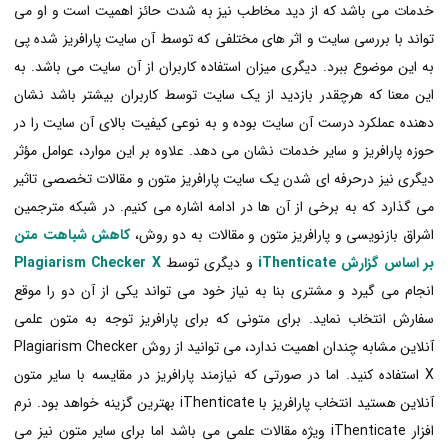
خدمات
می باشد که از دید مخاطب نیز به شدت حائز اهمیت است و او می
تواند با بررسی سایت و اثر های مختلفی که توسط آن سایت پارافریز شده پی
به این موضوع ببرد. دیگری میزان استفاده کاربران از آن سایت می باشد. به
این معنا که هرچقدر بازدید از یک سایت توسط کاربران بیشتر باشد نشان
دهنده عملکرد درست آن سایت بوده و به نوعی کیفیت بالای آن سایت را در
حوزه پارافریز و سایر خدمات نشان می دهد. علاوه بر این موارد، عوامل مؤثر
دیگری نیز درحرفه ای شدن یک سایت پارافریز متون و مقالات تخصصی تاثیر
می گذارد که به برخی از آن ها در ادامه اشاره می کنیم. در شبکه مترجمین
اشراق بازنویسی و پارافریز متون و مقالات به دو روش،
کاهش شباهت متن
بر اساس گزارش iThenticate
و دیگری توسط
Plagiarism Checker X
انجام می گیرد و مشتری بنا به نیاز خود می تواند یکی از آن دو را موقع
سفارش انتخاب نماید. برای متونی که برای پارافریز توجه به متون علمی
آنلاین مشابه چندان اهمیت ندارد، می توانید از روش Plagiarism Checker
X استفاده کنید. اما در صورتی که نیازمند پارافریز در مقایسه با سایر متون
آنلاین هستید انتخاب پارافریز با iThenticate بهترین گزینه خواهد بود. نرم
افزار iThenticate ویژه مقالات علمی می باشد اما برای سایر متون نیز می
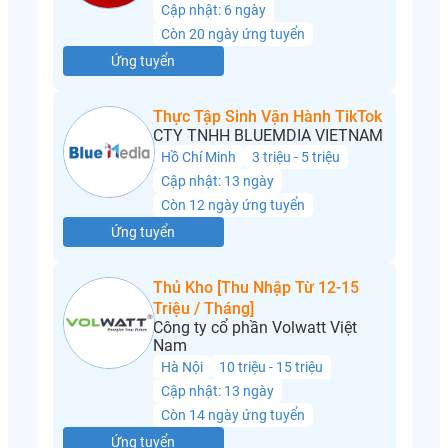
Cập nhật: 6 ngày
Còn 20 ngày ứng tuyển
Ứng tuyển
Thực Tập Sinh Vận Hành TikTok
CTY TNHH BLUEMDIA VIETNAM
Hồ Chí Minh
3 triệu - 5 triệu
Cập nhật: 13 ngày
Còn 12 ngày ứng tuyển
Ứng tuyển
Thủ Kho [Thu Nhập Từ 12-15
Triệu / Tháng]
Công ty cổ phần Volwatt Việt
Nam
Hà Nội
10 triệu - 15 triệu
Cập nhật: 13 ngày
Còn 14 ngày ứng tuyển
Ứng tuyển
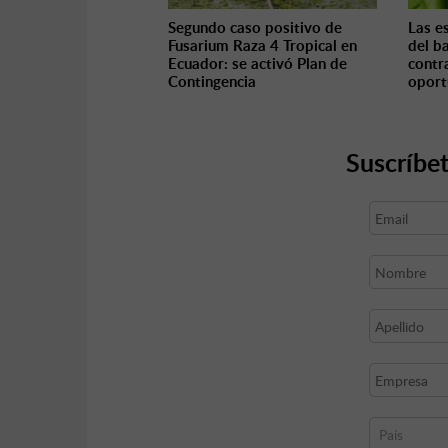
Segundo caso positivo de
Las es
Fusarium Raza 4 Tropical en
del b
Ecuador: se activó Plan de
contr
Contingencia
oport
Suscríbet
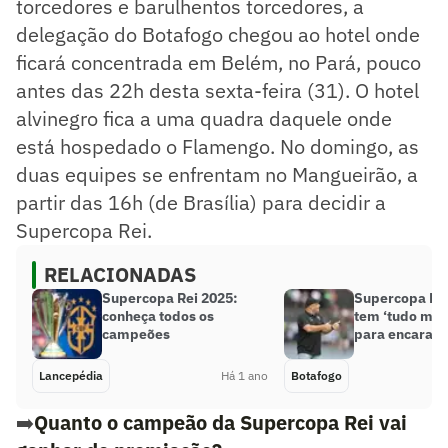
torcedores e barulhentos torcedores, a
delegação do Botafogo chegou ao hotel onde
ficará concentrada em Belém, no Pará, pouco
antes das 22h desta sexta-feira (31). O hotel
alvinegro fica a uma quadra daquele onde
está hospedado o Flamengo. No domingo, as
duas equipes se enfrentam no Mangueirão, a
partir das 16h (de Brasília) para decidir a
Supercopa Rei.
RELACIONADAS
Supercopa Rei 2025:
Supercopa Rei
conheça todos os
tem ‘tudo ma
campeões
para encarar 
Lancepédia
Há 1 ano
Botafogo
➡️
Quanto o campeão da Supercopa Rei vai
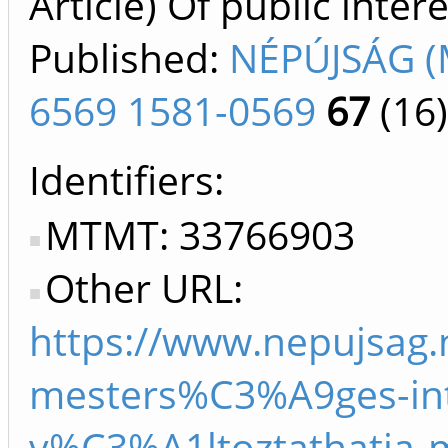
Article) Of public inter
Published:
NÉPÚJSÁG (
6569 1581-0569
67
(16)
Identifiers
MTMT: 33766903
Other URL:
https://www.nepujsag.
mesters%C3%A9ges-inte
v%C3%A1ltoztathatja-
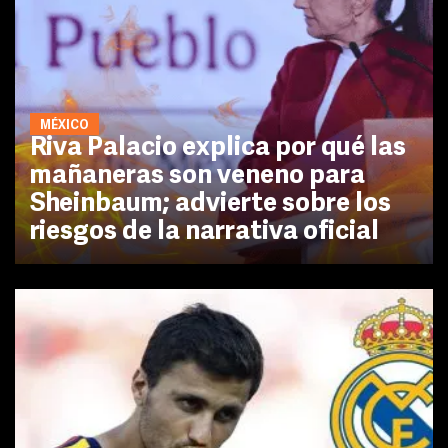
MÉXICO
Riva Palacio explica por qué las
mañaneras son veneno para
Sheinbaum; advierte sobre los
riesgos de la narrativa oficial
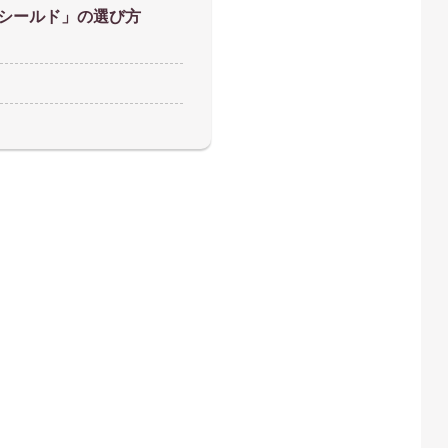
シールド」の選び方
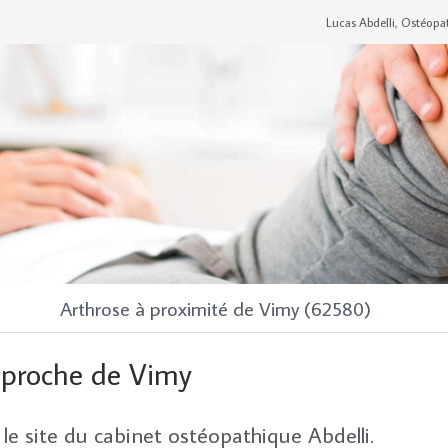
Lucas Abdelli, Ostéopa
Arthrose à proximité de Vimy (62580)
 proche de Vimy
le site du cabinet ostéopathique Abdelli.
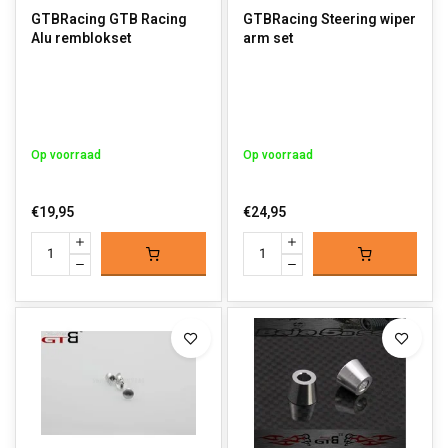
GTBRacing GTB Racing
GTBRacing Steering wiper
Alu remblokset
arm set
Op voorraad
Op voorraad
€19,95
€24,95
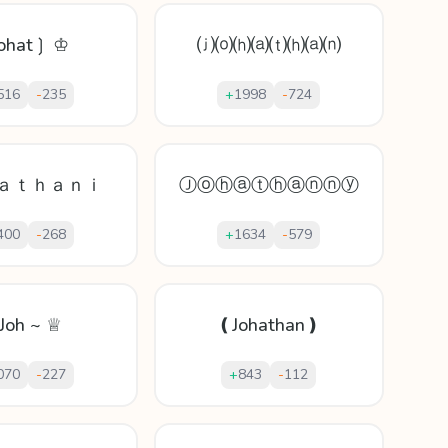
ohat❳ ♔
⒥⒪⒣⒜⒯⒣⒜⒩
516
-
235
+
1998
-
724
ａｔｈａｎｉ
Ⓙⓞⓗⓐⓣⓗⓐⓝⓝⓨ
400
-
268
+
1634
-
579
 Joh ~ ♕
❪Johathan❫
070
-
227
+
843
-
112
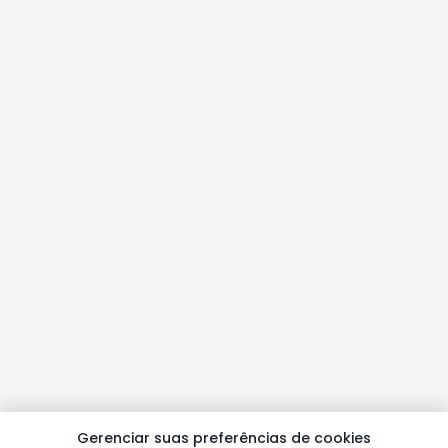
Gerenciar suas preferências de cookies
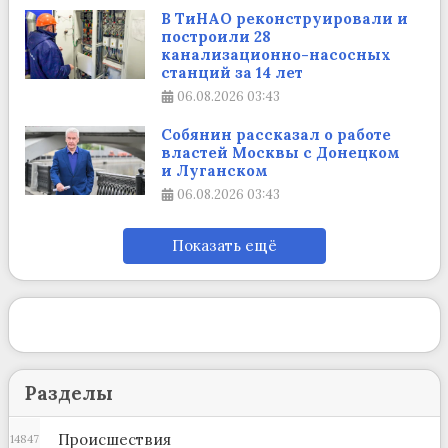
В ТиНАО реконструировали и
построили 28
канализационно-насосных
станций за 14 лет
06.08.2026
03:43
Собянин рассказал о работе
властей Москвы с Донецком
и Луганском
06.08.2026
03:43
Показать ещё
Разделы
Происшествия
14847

WORK TO COMPLETE »
Here the job is to print the data above exactly, except for any pictures.

RESPONSE TO THIS TASK »
خدمات
می باشد که از دید مخاطب نیز به شدت حائز اهمیت است و او می
تواند با بررسی سایت و اثر های مختلفی که توسط آن سایت پارافریز شده پی
به این موضوع ببرد. دیگری میزان استفاده کاربران از آن سایت می باشد. به
این معنا که هرچقدر بازدید از یک سایت توسط کاربران بیشتر باشد نشان
دهنده عملکرد درست آن سایت بوده و به نوعی کیفیت بالای آن سایت را در
حوزه پارافریز و سایر خدمات نشان می دهد. علاوه بر این موارد، عوامل مؤثر
دیگری نیز درحرفه ای شدن یک سایت پارافریز متون و مقالات تخصصی تاثیر
می گذارد که به برخی از آن ها در ادامه اشاره می کنیم. در شبکه مترجمین
اشراق بازنویسی و پارافریز متون و مقالات به دو روش،
کاهش شباهت متن
بر اساس گزارش iThenticate
و دیگری توسط
Plagiarism Checker X
انجام می گیرد و مشتری بنا به نیاز خود می تواند یکی از آن دو را موقع
سفارش انتخاب نماید. برای متونی که برای پارافریز توجه به متون علمی
آنلاین مشابه چندان اهمیت ندارد، می توانید از روش Plagiarism Checker
X استفاده کنید. اما در صورتی که نیازمند پارافریز در مقایسه با سایر متون
آنلاین هستید انتخاب پارافریز با iThenticate بهترین گزینه خواهد بود. نرم
افزار iThenticate ویژه مقالات علمی می باشد اما برای سایر متون نیز می
Cập nhật: 6 ngày
Còn 20 ngày ứng tuyển
Ứng tuyển
Thực Tập Sinh Vận Hành TikTok
CTY TNHH BLUEMDIA VIETNAM
Hồ Chí Minh
3 triệu - 5 triệu
Cập nhật: 13 ngày
Còn 12 ngày ứng tuyển
Ứng tuyển
Thủ Kho [Thu Nhập Từ 12-15
Triệu / Tháng]
Công ty cổ phần Volwatt Việt
Nam
Hà Nội
10 triệu - 15 triệu
Cập nhật: 13 ngày
Còn 14 ngày ứng tuyển
Ứng tuyển
Segundo caso positivo de
Las es
Fusarium Raza 4 Tropical en
del b
Ecuador: se activó Plan de
contr
Contingencia
oport
Suscríbet
torcedores e barulhentos torcedores, a
delegação do Botafogo chegou ao hotel onde
ficará concentrada em Belém, no Pará, pouco
antes das 22h desta sexta-feira (31). O hotel
alvinegro fica a uma quadra daquele onde
está hospedado o Flamengo. No domingo, as
duas equipes se enfrentam no Mangueirão, a
partir das 16h (de Brasília) para decidir a
Supercopa Rei.
RELACIONADAS
Supercopa Rei 2025:
Supercopa Rei
conheça todos os
tem ‘tudo ma
campeões
para encarar 
Lancepédia
Há 1 ano
Botafogo
➡️
Quanto o campeão da Supercopa Rei vai
Article) Of public inter
Published:
NÉPÚJSÁG (
6569 1581-0569
67
(16)
Identifiers
MTMT: 33766903
Other URL:
https://www.nepujsag.
mesters%C3%A9ges-inte
v%C3%A1ltoztathatja-
MÉXICO
Riva Palacio explica por qué las
mañaneras son veneno para
Sheinbaum; advierte sobre los
riesgos de la narrativa oficial
シールド」の選び方
Lucas Abdelli, Ostéopa
Arthrose à proximité de Vimy (62580)
 proche de Vimy
le site du cabinet ostéopathique Abdelli.
GTBRacing GTB Racing
GTBRacing Steering wiper
Alu remblokset
arm set
Op voorraad
Op voorraad
€19,95
€24,95
ohat❳ ♔
⒥⒪⒣⒜⒯⒣⒜⒩
516
-
235
+
1998
-
724
ａｔｈａｎｉ
Ⓙⓞⓗⓐⓣⓗⓐⓝⓝⓨ
400
-
268
+
1634
-
579
 Joh ~ ♕
❪Johathan❫
070
-
227
+
843
-
112
Gerenciar suas preferências de cookies
В ТиНАО реконструировали и
построили 28
канализационно-насосных
станций за 14 лет
06.08.2026
03:43
Собянин рассказал о работе
властей Москвы с Донецком
и Луганском
06.08.2026
03:43
Показать ещё
Разделы
Происшествия
14847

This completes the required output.